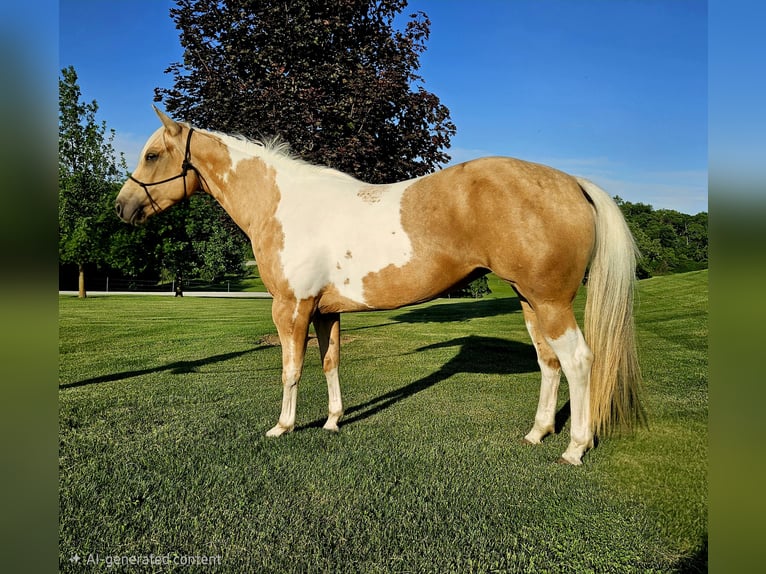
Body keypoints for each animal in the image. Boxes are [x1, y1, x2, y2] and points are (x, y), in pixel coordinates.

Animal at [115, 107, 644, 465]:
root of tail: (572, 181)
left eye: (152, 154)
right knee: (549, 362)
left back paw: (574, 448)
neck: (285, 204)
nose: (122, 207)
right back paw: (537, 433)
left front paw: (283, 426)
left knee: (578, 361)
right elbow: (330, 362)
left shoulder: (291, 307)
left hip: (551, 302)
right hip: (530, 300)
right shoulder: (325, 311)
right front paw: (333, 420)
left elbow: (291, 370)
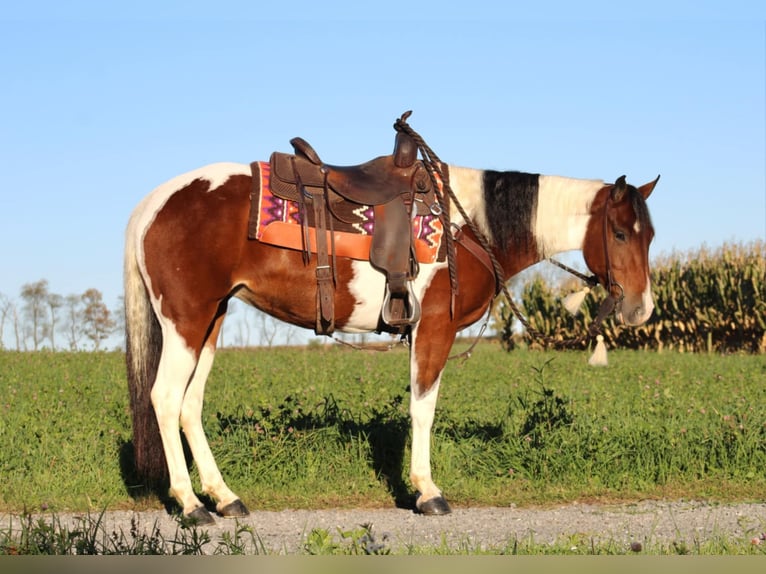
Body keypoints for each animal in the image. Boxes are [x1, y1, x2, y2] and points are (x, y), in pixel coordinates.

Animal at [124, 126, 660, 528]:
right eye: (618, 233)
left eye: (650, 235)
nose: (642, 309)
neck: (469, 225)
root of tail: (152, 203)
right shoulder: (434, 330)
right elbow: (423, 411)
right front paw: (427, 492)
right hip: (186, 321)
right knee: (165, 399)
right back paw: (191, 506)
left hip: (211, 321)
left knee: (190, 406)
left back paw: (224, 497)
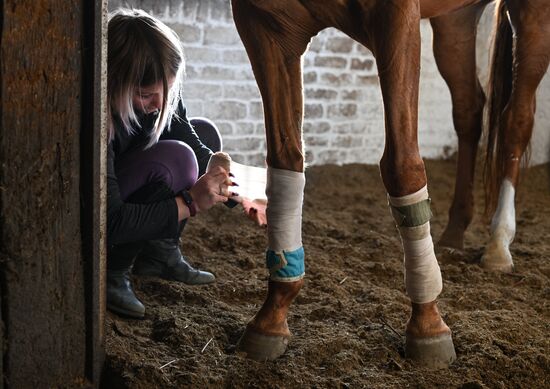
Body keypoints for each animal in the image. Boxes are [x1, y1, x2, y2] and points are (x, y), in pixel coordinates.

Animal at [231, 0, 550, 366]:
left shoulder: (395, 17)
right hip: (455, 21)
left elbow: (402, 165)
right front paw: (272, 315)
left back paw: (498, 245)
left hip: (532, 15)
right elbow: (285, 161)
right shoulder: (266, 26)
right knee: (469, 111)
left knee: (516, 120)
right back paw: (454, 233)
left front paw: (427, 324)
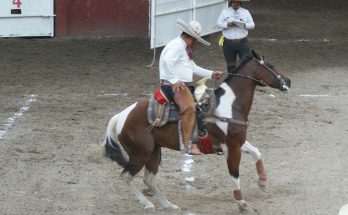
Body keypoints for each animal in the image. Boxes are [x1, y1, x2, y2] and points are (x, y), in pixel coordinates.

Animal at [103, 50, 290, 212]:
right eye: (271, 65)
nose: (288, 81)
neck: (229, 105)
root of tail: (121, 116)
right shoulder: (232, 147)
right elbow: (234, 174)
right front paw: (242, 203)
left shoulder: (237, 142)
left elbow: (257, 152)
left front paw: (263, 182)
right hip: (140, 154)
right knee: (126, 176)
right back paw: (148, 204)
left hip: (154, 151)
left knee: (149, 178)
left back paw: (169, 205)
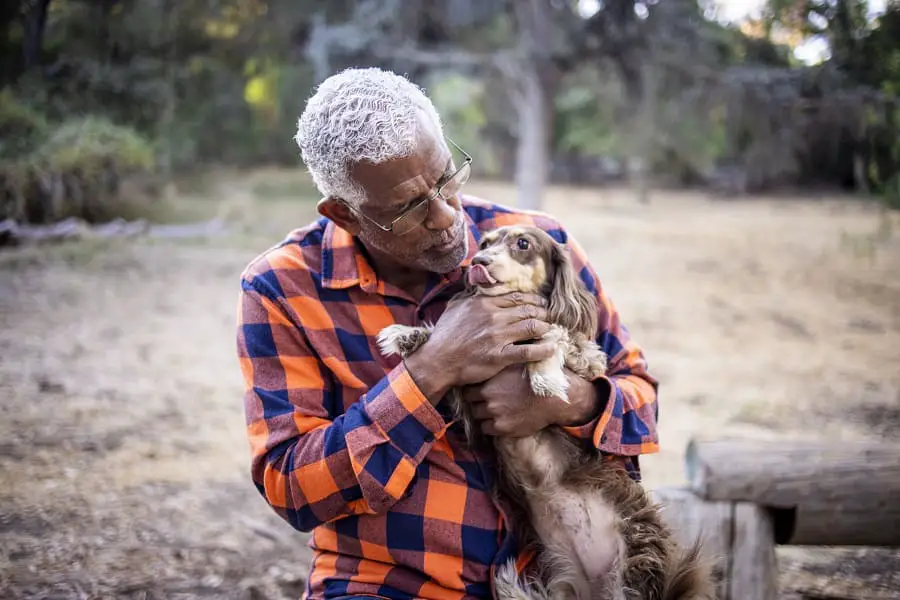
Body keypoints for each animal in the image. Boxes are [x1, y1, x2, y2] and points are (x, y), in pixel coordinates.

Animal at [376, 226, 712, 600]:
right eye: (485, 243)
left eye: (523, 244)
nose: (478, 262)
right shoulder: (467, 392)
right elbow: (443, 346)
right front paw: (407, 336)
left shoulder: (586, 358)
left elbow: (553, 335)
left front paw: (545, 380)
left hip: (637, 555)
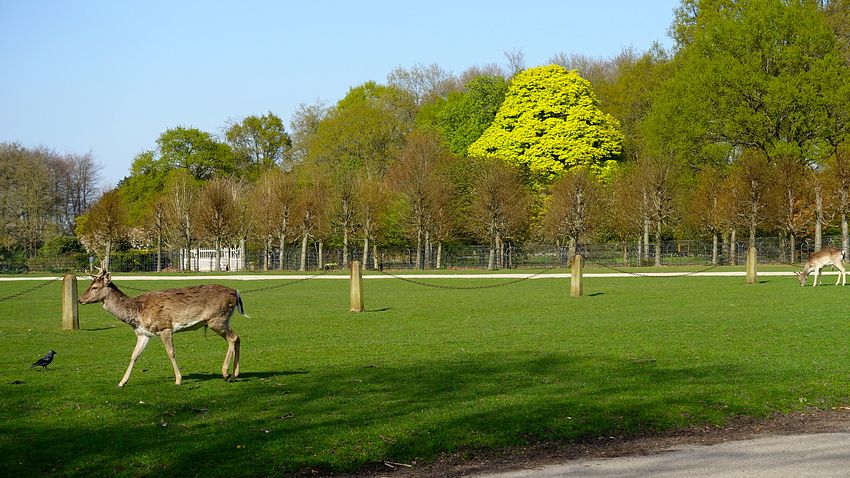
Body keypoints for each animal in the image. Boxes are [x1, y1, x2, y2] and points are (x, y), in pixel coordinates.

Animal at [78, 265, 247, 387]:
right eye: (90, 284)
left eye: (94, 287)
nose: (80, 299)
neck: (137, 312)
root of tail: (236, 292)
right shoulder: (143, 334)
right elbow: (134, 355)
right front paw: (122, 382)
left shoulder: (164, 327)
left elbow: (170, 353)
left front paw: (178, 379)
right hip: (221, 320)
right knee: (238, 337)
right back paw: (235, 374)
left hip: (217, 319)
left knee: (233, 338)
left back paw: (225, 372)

==

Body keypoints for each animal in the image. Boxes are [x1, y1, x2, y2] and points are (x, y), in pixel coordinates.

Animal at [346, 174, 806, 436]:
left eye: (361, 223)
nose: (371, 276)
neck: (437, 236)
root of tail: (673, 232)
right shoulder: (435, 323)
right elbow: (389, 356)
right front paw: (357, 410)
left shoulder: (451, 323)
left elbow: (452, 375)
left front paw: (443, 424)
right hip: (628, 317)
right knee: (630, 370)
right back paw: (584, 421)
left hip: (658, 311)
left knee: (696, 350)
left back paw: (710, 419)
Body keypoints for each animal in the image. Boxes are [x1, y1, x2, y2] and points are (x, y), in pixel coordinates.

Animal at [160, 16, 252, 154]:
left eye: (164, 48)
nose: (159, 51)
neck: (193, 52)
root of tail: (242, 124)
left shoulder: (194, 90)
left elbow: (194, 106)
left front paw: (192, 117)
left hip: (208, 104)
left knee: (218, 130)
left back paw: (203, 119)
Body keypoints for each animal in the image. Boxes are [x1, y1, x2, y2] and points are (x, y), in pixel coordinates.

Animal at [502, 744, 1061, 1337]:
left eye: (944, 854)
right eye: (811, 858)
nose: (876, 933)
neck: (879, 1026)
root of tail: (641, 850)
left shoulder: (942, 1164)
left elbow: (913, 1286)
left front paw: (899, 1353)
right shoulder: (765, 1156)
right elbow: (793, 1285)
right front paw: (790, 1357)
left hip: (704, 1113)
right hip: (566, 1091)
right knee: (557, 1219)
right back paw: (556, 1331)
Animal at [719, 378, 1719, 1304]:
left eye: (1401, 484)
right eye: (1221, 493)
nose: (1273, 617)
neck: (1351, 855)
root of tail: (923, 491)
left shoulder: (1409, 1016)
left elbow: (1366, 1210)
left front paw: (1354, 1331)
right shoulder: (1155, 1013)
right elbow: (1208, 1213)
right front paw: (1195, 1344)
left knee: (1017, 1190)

**Exercise:** Search the listing for "tail" and copy each line holding it.

**Response area:**
root of tail: (572, 181)
root of tail: (152, 203)
root of tail: (121, 116)
root of tail: (236, 292)
root of tail: (673, 232)
root of tail: (242, 124)
root of tail: (641, 850)
root of tail: (923, 491)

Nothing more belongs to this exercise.